__DOCUMENT EXTRACT__.
But Enbrel is no magic bullet. It does not work for everyone and it is not a cure. To keep their disease in check, patients may have to take the drug for the rest of their lives at a cost of $12,000 a year. People who take the drug face an increased risk of infection, and the effects of long-term use aren’t known.

For those reasons, doctors tend to prescribe Enbrel for patients who have not been helped by standard therapies. Still, the drug represents a breakthrough for patients and drug makers.

Enbrel is among an emerging class of drugs that attack rheumatoid arthritis on a molecular level. These drugs target specific proteins that direct the assault on cartilage and bone. The new “targeted” drugs appear to work in other chronic disorders that affect more than 8 million Americans, in addition to the 2.1 million people with rheumatoid arthritis.

__Collected data entries__.
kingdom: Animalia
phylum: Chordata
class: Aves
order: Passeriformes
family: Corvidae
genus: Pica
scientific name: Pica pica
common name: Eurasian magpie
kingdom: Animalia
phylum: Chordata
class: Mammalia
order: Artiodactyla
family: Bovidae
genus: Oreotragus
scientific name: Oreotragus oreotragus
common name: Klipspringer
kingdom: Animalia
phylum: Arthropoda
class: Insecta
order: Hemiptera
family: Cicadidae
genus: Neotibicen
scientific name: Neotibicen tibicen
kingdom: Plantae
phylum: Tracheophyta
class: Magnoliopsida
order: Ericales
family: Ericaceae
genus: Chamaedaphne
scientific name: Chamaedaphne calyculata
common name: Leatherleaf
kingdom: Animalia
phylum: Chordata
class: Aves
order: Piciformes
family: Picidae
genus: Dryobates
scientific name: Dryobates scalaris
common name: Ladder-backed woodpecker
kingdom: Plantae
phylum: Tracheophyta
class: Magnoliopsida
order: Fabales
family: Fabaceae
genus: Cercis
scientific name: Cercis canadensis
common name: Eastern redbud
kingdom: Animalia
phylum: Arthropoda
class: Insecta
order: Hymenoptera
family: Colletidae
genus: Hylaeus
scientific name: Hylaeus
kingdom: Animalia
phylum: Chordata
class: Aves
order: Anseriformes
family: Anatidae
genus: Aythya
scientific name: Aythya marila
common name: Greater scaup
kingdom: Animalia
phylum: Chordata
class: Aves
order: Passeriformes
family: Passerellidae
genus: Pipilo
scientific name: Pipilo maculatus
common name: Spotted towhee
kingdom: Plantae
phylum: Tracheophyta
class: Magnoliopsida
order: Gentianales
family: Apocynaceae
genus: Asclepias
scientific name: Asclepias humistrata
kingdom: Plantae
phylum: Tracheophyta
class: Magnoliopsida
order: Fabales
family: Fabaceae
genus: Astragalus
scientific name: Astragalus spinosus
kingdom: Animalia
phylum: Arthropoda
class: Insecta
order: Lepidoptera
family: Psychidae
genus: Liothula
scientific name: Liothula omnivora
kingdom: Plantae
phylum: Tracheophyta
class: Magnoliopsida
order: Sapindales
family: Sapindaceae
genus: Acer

__EXERCISE REQUIREMENTS__.
(1) According to the Enbrel text, what does the drug cost each year?
(2) Retype the part of the Enbrel text starting with "Enbrel is among" and going on through "with rheumatoid arthritis.".
The listing has no connection to the Enbrel text.

__RESPONSES__.
(1) $12,000 a year.

(2)
Enbrel is among an emerging class of drugs that attack rheumatoid arthritis on a molecular level. These drugs target specific proteins that direct the assault on cartilage and bone. The new “targeted” drugs appear to work in other chronic disorders that affect more than 8 million Americans, in addition to the 2.1 million people with rheumatoid arthritis.